+++ Supplied information +++

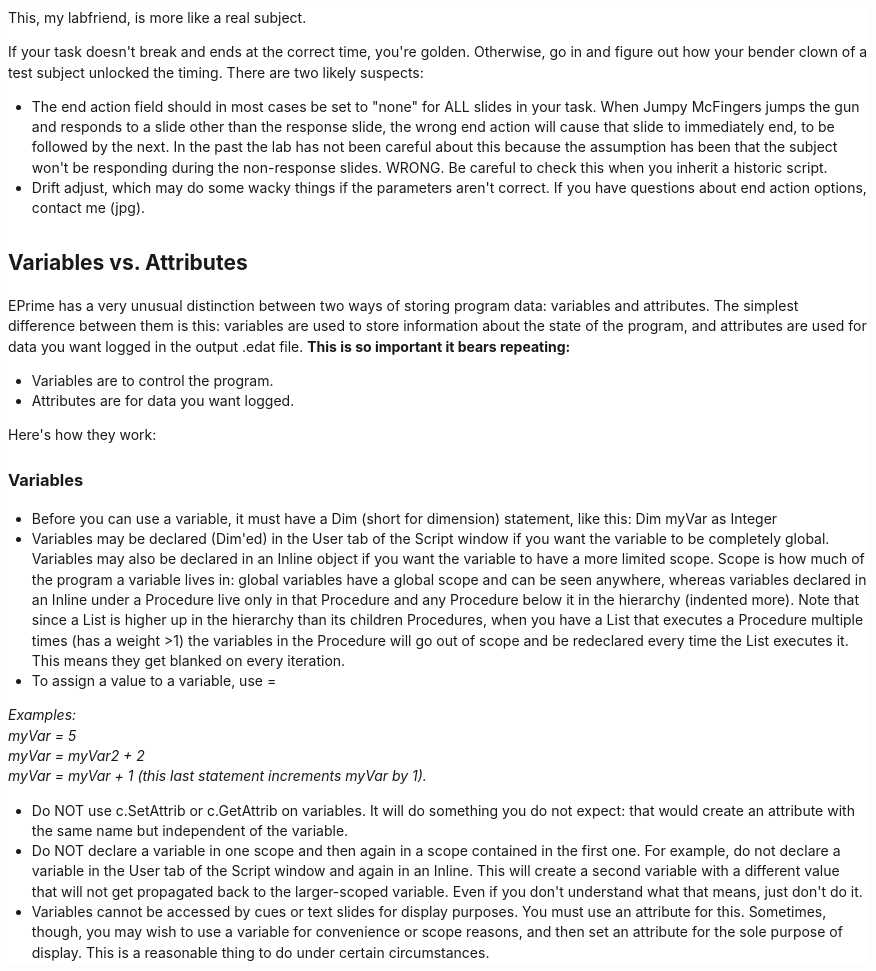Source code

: This, my labfriend, is more like a real subject.

If your task doesn't break and ends at the correct time, you're golden. Otherwise, go in and figure out how your bender clown of a test subject unlocked the timing. There are two likely suspects: 
  - The end action field should in most cases be set to "none" for ALL slides in your task. When Jumpy McFingers jumps the gun and responds to a slide other than the response slide, the wrong end action will cause that slide to immediately end, to be followed by the next. In the past the lab has not been careful about this because the assumption has been that the subject won't be responding during the non-response slides. WRONG. Be careful to check this when you inherit a historic script.
  - Drift adjust, which may do some wacky things if the parameters aren't correct. If you have questions about end action options, contact me (jpg).
  
<a name='variables-vs-attributes'></a>
## Variables vs. Attributes
EPrime has a very unusual distinction between two ways of storing program data: variables and attributes. The simplest difference between them is this: variables are used to store information about the state of the program, and attributes are used for data you want logged in the output .edat file. __This is so important it bears repeating:__
  - Variables are to control the program.
  - Attributes are for data you want logged.
  
Here's how they work:

<a name='variables'></a>
### Variables
  - Before you can use a variable, it must have a Dim (short for dimension) statement, like this: Dim myVar as Integer
  - Variables may be declared (Dim'ed) in the User tab of the Script window if you want the variable to be completely global. Variables may also be declared in an Inline object if you want the variable to have a more limited scope. Scope is how much of the program a variable lives in: global variables have a global scope and can be seen anywhere, whereas variables declared in an Inline under a Procedure live only in that Procedure and any Procedure below it in the hierarchy (indented more). Note that since a List is higher up in the hierarchy than its children Procedures, when you have a List that executes a Procedure multiple times (has a weight >1) the variables in the Procedure will go out of scope and be redeclared every time the List executes it. This means they get blanked on every iteration.
  - To assign a value to a variable, use =
  
_Examples:\
myVar = 5\
myVar = myVar2 + 2\
myVar = myVar + 1 (this last statement increments myVar by 1)._

  - Do NOT use c.SetAttrib or c.GetAttrib on variables. It will do something you do not expect: that would create an attribute with the same name but independent of the variable.
  - Do NOT declare a variable in one scope and then again in a scope contained in the first one. For example, do not declare a variable in the User tab of the Script window and again in an Inline. This will create a second variable with a different value that will not get propagated back to the larger-scoped variable. Even if you don't understand what that means, just don't do it.
  - Variables cannot be accessed by cues or text slides for display purposes. You must use an attribute for this. Sometimes, though, you may wish to use a variable for convenience or scope reasons, and then set an attribute for the sole purpose of display. This is a reasonable thing to do under certain circumstances.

+++

=== Problem to work on ===
Scan the entries above for the line containing "- Attributes are for data you want logged.", and copy it and all lines after it exactly, down to and including the line containing "- Before you".

=== Task solution ===
  - Attributes are for data you want logged.
  
Here's how they work:

<a name='variables'></a>
### Variables
  - Before you can use a variable, it must have a Dim (short for dimension) statement, like this: Dim myVar as Integer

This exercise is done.